→ **Stored data entries**
--- START ---
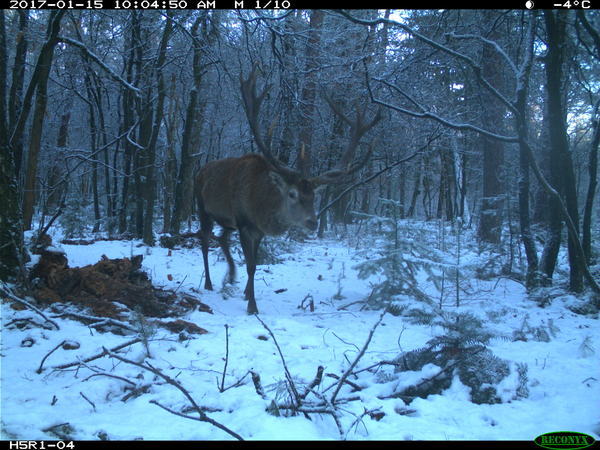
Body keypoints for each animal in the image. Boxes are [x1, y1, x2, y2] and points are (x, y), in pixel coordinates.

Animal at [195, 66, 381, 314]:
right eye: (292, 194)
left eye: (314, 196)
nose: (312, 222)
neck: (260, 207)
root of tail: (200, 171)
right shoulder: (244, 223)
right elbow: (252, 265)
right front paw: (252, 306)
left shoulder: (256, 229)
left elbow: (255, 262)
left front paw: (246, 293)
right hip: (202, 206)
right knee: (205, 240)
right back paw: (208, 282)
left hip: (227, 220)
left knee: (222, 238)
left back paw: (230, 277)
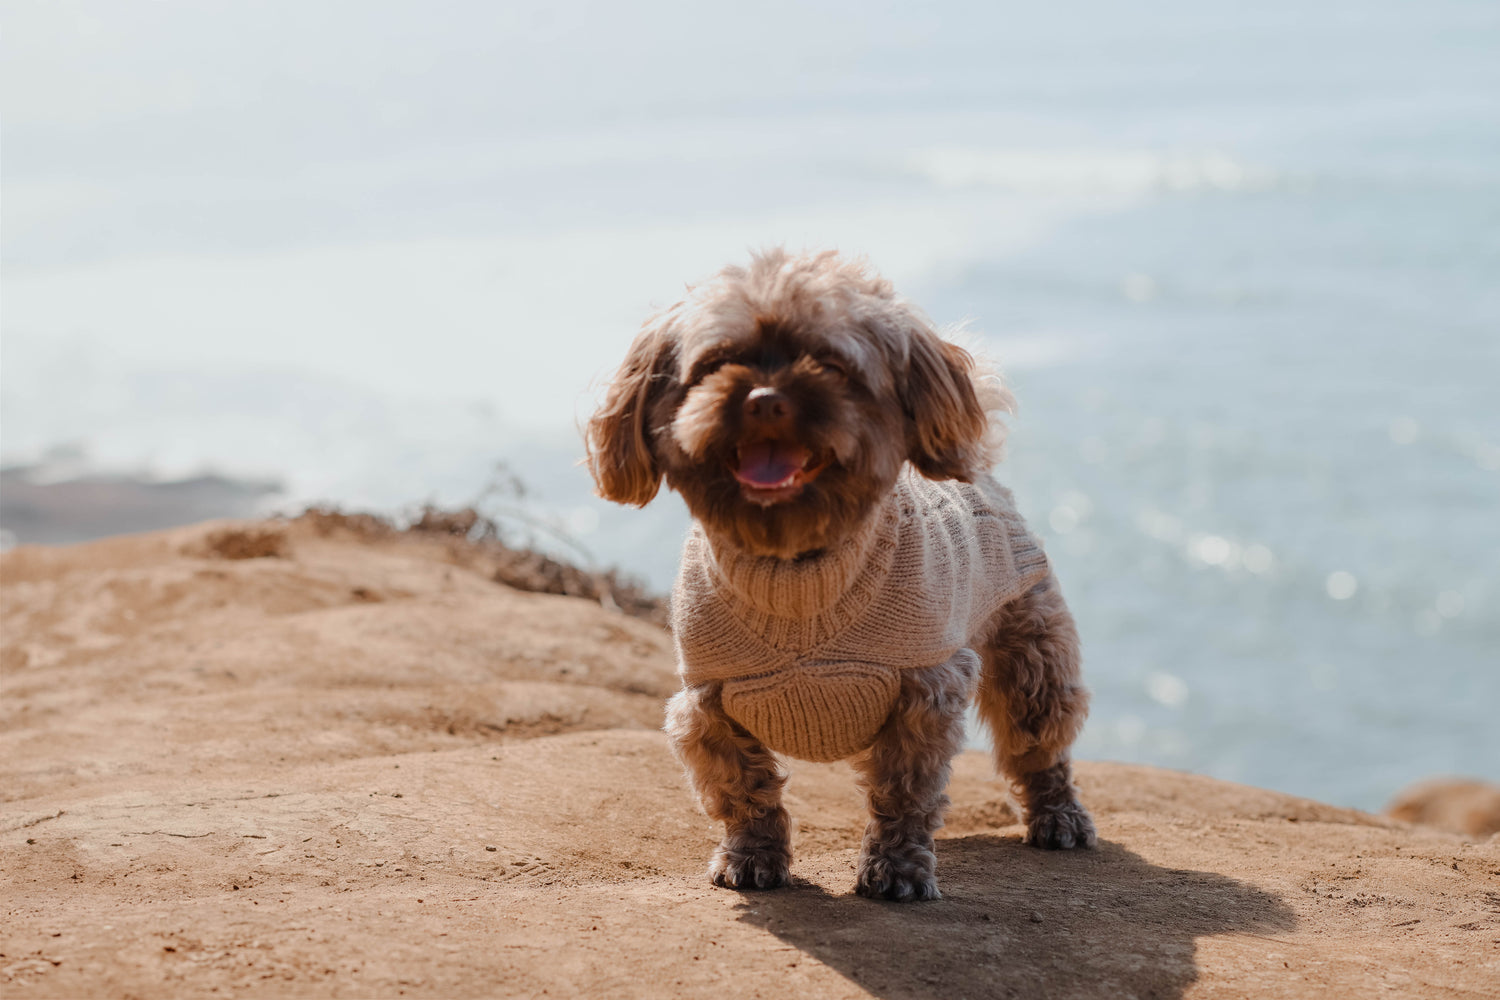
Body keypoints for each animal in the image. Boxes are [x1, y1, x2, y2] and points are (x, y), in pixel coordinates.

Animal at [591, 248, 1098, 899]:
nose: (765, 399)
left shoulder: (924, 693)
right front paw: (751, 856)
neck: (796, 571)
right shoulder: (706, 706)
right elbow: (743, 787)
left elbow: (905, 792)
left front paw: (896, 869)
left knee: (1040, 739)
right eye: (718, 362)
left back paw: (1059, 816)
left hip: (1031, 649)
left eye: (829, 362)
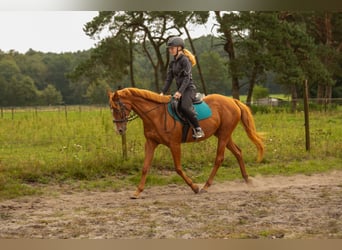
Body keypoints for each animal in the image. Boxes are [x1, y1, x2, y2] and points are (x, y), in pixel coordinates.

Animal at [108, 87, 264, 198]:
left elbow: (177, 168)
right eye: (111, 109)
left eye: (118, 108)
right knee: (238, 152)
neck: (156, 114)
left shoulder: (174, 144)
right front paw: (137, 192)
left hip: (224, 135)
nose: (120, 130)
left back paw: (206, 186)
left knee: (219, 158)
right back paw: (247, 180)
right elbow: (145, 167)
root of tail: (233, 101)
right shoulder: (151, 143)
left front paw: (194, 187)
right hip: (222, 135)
--- END ---
--- START ---
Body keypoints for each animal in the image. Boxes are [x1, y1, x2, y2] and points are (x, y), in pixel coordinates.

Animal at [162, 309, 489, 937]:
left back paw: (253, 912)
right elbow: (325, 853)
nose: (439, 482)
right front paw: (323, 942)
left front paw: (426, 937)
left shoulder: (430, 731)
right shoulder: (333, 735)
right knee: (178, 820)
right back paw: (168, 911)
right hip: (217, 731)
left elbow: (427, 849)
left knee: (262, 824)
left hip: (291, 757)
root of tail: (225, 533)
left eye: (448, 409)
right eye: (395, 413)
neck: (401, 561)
--- END ---
--- START ---
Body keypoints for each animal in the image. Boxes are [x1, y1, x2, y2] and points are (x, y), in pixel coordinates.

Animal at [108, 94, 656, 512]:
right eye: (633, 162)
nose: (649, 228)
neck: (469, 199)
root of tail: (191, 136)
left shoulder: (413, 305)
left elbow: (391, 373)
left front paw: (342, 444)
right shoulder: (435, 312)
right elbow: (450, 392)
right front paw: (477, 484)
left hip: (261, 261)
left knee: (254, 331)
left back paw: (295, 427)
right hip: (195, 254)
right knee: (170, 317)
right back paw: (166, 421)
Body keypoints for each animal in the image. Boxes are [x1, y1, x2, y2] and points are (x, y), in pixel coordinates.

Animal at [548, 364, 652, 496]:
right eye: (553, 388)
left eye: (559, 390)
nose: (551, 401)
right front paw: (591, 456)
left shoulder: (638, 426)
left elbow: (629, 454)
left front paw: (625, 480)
--- END ---
Among the lines above, return those that contain the string "front".

→ **YOUR RESPONSE**
right front paw: (252, 306)
left front paw: (246, 293)
right front paw: (751, 856)
left front paw: (896, 869)
right front paw: (137, 192)
left front paw: (194, 187)
right front paw: (323, 942)
left front paw: (426, 937)
left front paw: (342, 444)
right front paw: (477, 484)
right front paw: (591, 456)
left front paw: (625, 480)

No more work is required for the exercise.